(Data for review begins)

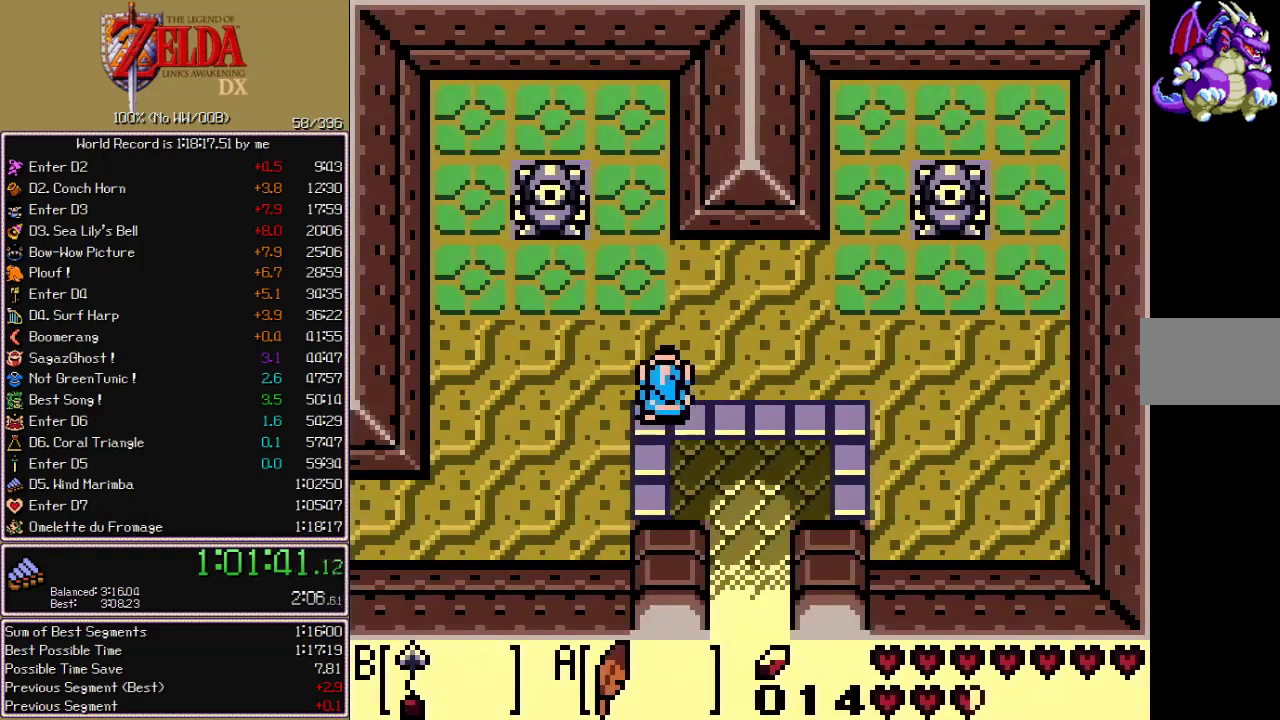
{"buttons": ["DPAD_LEFT"], "events": [[17, "DPAD_DOWN", "down"], [67, "A", "down"], [200, "A", "up"], [217, "DPAD_DOWN", "up"]]}
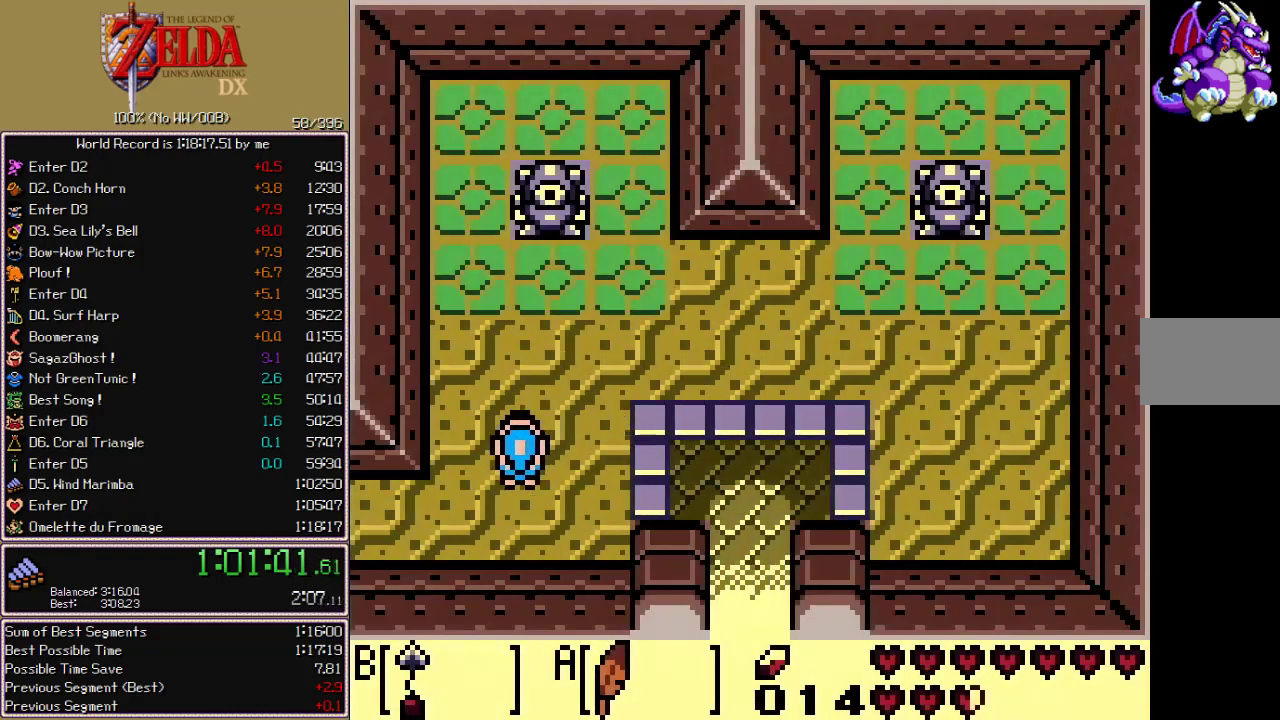
{"buttons": ["DPAD_LEFT"], "events": []}
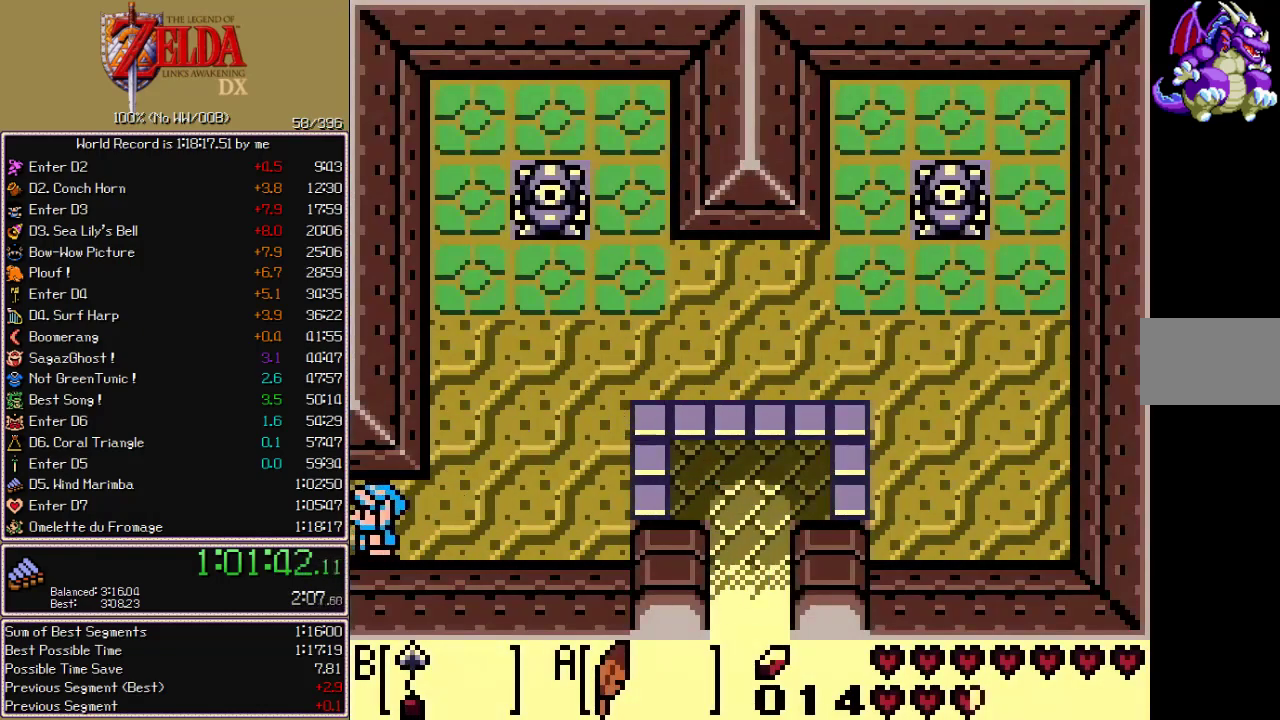
{"buttons": ["DPAD_LEFT"]}
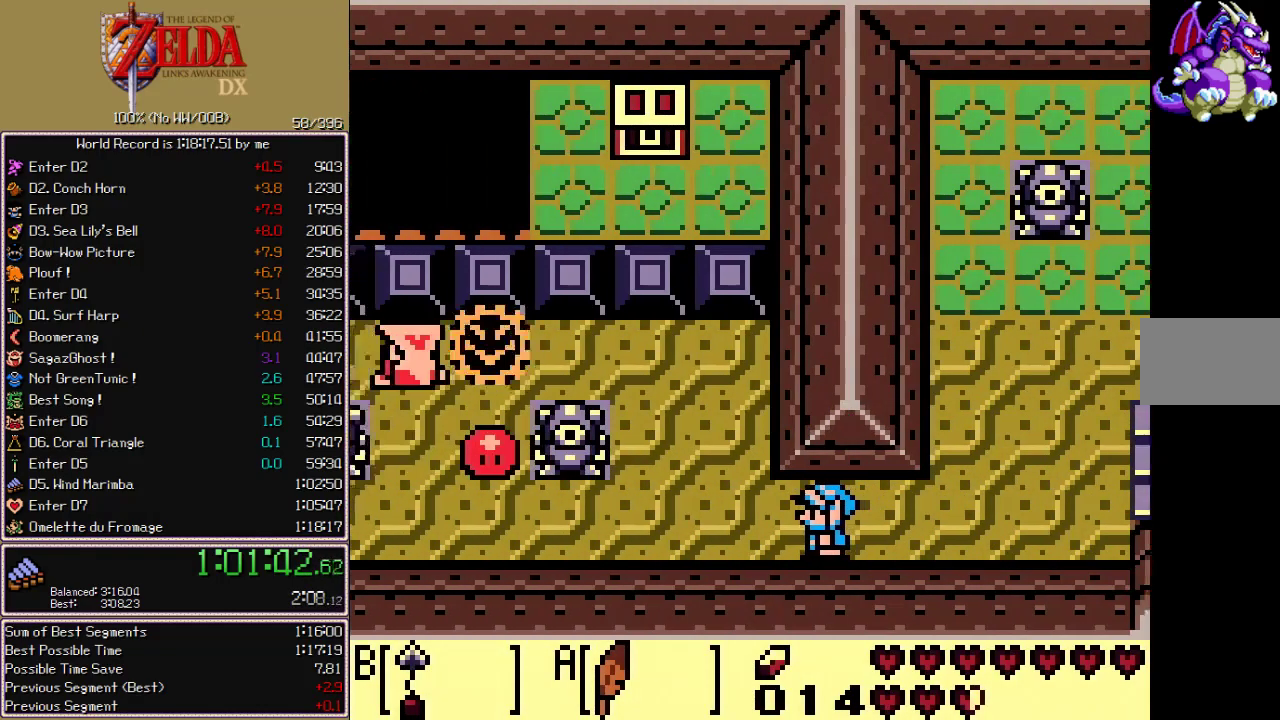
{"buttons": ["DPAD_LEFT"], "events": []}
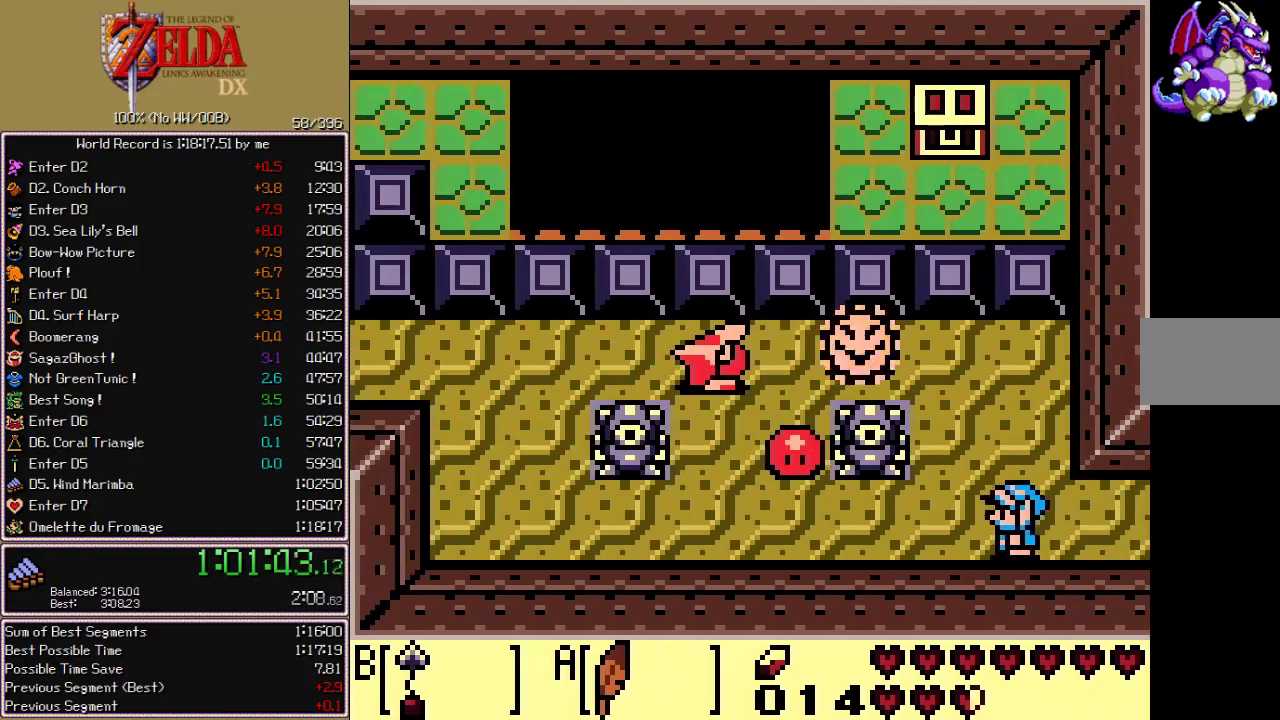
{"buttons": ["A", "DPAD_LEFT"], "events": [[467, "A", "down"]]}
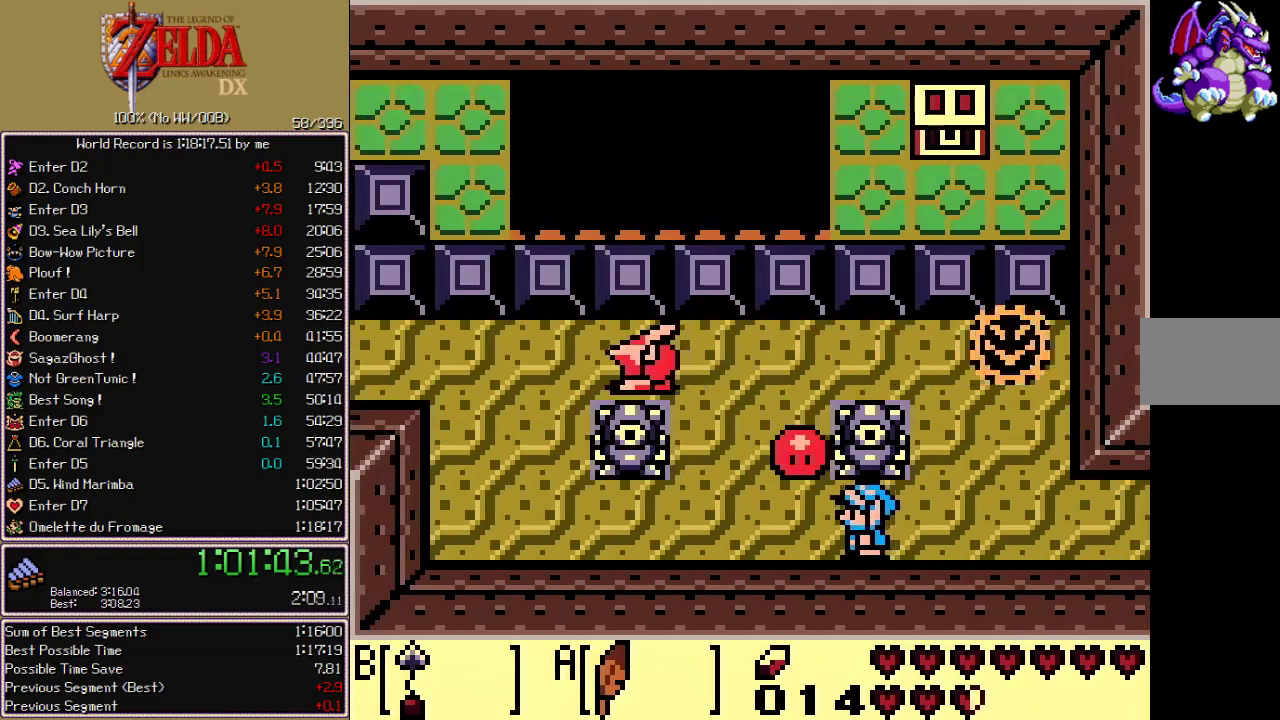
{"buttons": ["DPAD_LEFT"], "events": [[83, "A", "up"]]}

(Data for review ends)

**Assignment**
Identify each line in the records above containing the word "events"; copy those lines.

**Task answer**
{"buttons": ["DPAD_LEFT"], "events": [[17, "DPAD_DOWN", "down"], [67, "A", "down"], [200, "A", "up"], [217, "DPAD_DOWN", "up"]]}
{"buttons": ["DPAD_LEFT"], "events": []}
{"buttons": ["DPAD_LEFT"], "events": []}
{"buttons": ["A", "DPAD_LEFT"], "events": [[467, "A", "down"]]}
{"buttons": ["DPAD_LEFT"], "events": [[83, "A", "up"]]}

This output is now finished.